▶ _Selected excerpt_:
*** Block opens ***

I quit smoking — 7 yrs ago last Wednesday

dawnowar wrote:

Someone mentioned 9/11 at work today and I started telling the story of how I quit smoking and I was a crazy mess for the first week and then, the second week, the twin towers fell down…..

The whole world was just as stressed out and disoriented I was so there was no point in starting again.

Then I remembered I forgot my 7 yr Quit Anniversary completely!

Hard to believe. Because it was a long hard road to get here let me tell you!! A lot of stuff has happened between now and then.

So let me give you my advice in case you’re quitting or thinking about quitting.

I went in to the quit (my 4th) thinking it was worth trying out the patch cause it was cheaper than the cigs and if I stayed on it for a few weeks and started again, I saved some money so why not give it a shot?

“How did you do it?” people always ask. I did EVERYTHING. I used every possible crutch. Switched between them all frequently and constantly tested out new ones. I became obsessed with my own quit. I blogged it too. I spent hours designing my pages and taking photos and documenting my quit. And I discussed it in graphic detail at the Quitnet.org quitstop forums. Which I highly recommend.

Eventually I was able to do other things besides quitting.
I know cause I forgot it was my 7 yr anniversary.
I’m awfully proud of that!

For me, October will mark 10 years free from cigarette smoking. Give or take a few months as the exact date eludes me, as I think I ingested far too many chemical substances (in an past, younger age of more irrational exhuberance and recklessness).

I attempted quitting many times but finally, went “cold turkey” and though it was tough — especially because at the time most everyone on my team at work smoked and we did quite a bit of work while puffing away outside.

Oddly, shuffling a deck of cards helped me quite a bit, as it gave me something to occupy my hands with, which was just as important as overcoming the physical/mental addiction ordeal.

It seems it would be so much easier to quit in today’s non-smoker oriented culture. When I attended college and even at my first job post-graduation, you were able to smoke in class (and in the dorm and bar and everywhere else on and off campus) and/or at your office desk. I worked at a steel mill and everybody smoked, and mill foreman puffed on cigars while others smoked - it was HELL for a non-smoker as it made for one hazy smoke filled conference room.

*** Block closes ***

▶ _Raw data_:

*** Block opens ***

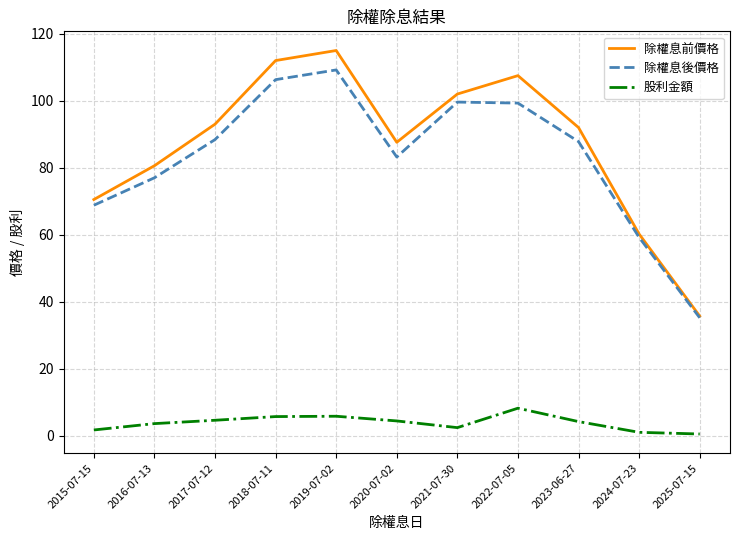

How many series are shown in this chart?

3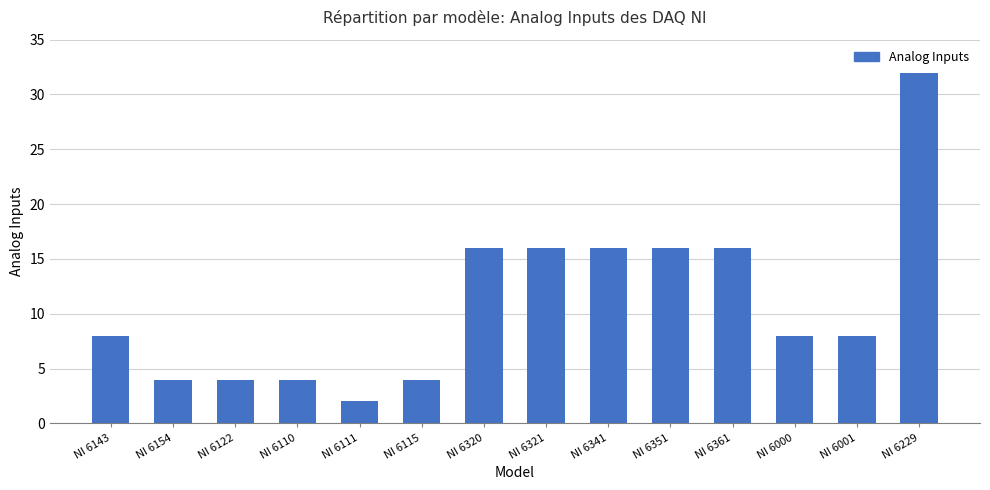

What is the change in value from NI 6154 to NI 6321?

+12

*** Block closes ***

▶ _What to do_:
- 1) Name each place where, according to the last paragraph of the post about quitting smoking, people were once allowed to smoke during the writer's college years and first job.
- 2) Continue the post about quitting smoking, starting after its final sentence.

▶ _Set of answers_:
- 1) class, the dorm, the bar, the office desk

- 2)
Nowdays you can’t even smoke in a bar (in Arizona at least, no smoking anywhere indoors, except your own private residence) and can’t even smoke in most outside public places — the only opportunity to light up is in your car or at your home.

As to advice for anyone wishing to quit? The first month or two is a bear, and it will be a test of your wits (and patience of your friends and family). After that, it gets easier, but the strong urges can still strike you at times, and it may be an unconscious tug. After meals or walking to my car leaving work I would find my fingers reaching into a shirt pocket for non-existent cigarettes that I didn’t smoke anymore! And for a couple of years I was haunted by vivid dreams where I would be just smoking away, wake up with sadness that I failed in my non-smoking quest yet again before the elated relief that it was just a dream.

I was a heavy smoker that started at a very young age — I believe I was 11 or 12 when I started — I snagged cigarettes off my parents, smoked in school, on my paper route, while waiting for the school bus, etc…. For over 20 years, I endured the nasty habit that fluctuated between a pack and two packs a day.

While I don’t miss it whatsoever (but I do enjoy an occasional Macanudo cigar with a ice cold frothy beverage) I’ve always envied people who could hold their habit to 2 or 3 cigarettes a day, or confine it only at social drinking events.